What you have to do:
Where the records hold the string "eletrodo", show the whole line it sits on.

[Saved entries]

╭──

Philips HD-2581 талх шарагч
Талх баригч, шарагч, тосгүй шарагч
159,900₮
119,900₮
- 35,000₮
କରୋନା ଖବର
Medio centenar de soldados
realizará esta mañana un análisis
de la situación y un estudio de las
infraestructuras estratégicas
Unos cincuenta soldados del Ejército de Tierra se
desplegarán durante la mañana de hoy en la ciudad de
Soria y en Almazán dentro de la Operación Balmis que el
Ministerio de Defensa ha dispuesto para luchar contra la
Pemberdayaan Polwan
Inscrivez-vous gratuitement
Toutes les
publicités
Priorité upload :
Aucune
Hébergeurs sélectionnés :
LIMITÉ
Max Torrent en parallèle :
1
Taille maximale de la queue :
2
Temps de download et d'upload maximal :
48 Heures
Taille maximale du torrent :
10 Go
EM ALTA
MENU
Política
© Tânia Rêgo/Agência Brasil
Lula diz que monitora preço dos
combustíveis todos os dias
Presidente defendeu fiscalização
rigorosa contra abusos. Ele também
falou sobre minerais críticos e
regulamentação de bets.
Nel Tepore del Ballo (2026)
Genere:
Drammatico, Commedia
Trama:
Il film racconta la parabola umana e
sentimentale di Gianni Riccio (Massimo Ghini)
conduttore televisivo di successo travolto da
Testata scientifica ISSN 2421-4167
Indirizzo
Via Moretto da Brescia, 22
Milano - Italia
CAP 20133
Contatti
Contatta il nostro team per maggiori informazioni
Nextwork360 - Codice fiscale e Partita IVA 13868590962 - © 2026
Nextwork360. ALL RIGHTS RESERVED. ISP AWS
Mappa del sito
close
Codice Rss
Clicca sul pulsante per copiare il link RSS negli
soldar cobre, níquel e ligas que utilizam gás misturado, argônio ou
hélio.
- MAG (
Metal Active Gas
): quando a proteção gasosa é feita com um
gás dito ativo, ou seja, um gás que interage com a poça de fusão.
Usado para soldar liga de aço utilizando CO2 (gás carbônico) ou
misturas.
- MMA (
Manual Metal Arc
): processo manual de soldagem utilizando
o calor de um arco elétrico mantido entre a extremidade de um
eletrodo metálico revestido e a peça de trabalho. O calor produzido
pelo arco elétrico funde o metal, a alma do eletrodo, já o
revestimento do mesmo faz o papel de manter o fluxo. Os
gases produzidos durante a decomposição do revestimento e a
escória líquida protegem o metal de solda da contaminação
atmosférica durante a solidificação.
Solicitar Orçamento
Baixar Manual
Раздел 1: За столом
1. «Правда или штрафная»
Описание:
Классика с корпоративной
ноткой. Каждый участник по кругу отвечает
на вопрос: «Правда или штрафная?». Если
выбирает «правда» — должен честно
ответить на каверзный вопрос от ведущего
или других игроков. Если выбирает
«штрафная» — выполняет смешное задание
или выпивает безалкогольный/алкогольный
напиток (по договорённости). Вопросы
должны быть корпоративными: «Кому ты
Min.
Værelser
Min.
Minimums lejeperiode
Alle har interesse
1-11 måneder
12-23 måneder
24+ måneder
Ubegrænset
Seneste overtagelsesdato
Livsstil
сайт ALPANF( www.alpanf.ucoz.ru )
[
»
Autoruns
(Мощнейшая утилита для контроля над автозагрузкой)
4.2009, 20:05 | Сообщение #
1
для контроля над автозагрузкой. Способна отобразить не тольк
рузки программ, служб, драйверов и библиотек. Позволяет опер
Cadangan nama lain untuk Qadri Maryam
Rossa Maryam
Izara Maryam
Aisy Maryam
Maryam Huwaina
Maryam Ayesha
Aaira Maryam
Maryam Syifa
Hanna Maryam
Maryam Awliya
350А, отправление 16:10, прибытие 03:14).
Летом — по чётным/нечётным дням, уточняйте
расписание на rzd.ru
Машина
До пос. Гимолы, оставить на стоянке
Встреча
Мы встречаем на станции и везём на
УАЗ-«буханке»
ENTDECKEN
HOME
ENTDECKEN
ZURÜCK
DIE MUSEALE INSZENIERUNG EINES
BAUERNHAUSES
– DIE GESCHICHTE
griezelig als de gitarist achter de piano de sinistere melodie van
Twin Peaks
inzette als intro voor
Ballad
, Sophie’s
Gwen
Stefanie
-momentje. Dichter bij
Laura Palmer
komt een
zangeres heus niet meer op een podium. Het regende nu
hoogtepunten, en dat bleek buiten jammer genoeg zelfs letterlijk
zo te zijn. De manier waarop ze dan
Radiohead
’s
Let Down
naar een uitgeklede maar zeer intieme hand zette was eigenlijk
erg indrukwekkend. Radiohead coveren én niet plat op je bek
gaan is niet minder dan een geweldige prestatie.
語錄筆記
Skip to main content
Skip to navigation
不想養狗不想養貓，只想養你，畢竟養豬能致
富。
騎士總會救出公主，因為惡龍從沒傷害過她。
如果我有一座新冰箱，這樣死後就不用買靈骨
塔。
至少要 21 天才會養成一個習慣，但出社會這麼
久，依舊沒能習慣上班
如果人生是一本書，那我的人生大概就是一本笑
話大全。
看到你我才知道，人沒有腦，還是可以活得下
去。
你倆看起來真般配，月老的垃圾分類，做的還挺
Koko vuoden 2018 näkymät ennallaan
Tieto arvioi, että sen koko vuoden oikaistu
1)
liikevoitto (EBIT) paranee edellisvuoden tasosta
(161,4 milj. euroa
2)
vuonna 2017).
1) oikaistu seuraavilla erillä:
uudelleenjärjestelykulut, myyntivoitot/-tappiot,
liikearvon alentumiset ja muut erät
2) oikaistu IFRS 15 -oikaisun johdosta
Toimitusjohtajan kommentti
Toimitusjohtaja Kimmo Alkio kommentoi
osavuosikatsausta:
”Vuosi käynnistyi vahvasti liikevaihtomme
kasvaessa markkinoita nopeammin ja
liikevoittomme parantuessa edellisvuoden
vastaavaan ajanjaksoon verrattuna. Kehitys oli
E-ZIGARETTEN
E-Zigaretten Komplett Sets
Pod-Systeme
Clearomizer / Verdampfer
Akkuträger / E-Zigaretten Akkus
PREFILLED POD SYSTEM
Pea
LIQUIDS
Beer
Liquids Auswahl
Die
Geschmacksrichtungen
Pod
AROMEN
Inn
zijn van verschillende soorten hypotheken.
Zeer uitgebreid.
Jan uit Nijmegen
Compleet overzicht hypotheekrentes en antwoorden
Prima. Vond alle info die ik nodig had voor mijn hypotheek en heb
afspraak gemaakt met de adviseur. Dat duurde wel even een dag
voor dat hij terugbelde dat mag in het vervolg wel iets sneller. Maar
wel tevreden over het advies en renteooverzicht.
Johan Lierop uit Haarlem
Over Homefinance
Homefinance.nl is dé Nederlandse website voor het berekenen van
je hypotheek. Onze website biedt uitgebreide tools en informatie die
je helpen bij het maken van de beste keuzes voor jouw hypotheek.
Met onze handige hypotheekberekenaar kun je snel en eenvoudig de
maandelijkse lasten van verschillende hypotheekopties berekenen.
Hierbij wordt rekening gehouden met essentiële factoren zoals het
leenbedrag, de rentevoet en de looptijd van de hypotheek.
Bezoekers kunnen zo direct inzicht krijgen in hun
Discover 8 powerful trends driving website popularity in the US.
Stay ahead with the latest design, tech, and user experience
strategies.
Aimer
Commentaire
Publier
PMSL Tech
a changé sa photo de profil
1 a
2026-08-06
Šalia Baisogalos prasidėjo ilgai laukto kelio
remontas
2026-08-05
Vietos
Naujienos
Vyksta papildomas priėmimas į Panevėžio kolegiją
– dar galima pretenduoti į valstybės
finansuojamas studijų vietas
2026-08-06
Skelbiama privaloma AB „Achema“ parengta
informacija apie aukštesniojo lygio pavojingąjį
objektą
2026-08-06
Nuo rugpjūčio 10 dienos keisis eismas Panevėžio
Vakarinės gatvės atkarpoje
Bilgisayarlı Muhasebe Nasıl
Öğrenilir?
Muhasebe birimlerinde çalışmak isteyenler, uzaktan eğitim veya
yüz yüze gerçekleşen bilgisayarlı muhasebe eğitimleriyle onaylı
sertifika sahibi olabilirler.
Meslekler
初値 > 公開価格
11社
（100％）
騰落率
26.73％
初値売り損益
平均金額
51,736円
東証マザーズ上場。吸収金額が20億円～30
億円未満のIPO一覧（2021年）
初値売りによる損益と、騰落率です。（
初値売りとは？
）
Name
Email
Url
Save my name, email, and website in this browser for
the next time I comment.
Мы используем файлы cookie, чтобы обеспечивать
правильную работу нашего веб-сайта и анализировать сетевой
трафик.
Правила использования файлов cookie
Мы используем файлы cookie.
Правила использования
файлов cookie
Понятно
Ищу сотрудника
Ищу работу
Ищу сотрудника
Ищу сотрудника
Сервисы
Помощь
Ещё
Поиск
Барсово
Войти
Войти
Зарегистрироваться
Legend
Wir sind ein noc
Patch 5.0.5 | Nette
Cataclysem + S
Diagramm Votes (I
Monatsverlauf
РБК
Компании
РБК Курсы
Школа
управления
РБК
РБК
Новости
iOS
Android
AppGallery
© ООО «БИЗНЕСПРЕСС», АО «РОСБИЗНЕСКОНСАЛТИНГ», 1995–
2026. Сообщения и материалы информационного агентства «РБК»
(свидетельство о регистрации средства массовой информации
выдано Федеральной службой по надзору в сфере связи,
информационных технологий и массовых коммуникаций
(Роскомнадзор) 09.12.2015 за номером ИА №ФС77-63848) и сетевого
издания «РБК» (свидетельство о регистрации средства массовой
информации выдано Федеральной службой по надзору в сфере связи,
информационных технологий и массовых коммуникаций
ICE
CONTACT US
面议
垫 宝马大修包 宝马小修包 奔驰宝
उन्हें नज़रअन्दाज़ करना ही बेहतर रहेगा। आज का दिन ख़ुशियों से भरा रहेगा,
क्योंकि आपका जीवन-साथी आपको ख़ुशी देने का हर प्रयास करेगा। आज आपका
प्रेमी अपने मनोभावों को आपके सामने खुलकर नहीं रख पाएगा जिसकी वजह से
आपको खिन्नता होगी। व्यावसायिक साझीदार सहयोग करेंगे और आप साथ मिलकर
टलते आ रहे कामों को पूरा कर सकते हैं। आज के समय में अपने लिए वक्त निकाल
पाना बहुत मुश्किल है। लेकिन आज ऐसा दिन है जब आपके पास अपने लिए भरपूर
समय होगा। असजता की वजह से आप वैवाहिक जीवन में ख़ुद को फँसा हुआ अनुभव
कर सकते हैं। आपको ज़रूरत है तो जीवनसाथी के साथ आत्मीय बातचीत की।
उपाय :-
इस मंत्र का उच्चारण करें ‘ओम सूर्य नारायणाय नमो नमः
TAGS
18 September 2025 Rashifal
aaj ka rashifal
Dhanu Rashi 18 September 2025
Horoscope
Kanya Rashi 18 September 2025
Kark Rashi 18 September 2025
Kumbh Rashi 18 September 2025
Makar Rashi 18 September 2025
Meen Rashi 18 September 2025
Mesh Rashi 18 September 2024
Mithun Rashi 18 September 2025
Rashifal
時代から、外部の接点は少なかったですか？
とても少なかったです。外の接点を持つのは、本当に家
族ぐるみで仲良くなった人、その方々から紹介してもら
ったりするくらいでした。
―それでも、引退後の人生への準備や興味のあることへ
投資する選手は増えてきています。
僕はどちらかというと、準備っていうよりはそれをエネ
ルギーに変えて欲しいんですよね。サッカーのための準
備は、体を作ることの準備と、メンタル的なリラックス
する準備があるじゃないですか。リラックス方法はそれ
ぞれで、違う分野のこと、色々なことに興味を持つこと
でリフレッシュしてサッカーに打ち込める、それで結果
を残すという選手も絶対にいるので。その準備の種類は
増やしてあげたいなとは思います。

╰──

Exercise answer:
eletrodo metálico revestido e a peça de trabalho. O calor produzido
pelo arco elétrico funde o metal, a alma do eletrodo, já o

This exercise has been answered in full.